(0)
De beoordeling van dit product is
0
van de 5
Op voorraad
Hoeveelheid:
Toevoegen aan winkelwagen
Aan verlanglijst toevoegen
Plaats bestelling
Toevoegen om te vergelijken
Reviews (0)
--
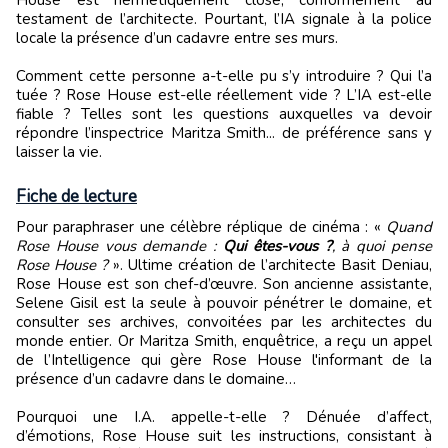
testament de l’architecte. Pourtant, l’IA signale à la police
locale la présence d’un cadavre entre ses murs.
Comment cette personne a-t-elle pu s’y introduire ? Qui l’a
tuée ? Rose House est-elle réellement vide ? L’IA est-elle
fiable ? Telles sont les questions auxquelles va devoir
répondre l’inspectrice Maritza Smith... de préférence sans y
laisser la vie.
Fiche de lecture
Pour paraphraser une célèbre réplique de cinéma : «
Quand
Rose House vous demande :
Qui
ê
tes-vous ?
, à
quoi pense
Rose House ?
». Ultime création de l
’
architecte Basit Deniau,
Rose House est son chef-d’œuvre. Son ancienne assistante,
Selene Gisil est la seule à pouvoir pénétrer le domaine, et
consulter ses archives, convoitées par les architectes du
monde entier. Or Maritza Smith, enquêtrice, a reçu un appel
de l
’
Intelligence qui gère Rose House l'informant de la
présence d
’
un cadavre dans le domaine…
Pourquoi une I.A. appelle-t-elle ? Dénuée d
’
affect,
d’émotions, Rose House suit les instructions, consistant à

* _Task prompt_:
Give back only the lines of the records above running from the one containing "testament de l’architecte." through the one containing "Rose House ?", substituting "corps" for "cadavre" and leaving all else unchanged.

* _Output below_:
testament de l’architecte. Pourtant, l’IA signale à la police
locale la présence d’un corps entre ses murs.
Comment cette personne a-t-elle pu s’y introduire ? Qui l’a
tuée ? Rose House est-elle réellement vide ? L’IA est-elle
fiable ? Telles sont les questions auxquelles va devoir
répondre l’inspectrice Maritza Smith... de préférence sans y
laisser la vie.
Fiche de lecture
Pour paraphraser une célèbre réplique de cinéma : «
Quand
Rose House vous demande :
Qui
ê
tes-vous ?
, à
quoi pense
Rose House ?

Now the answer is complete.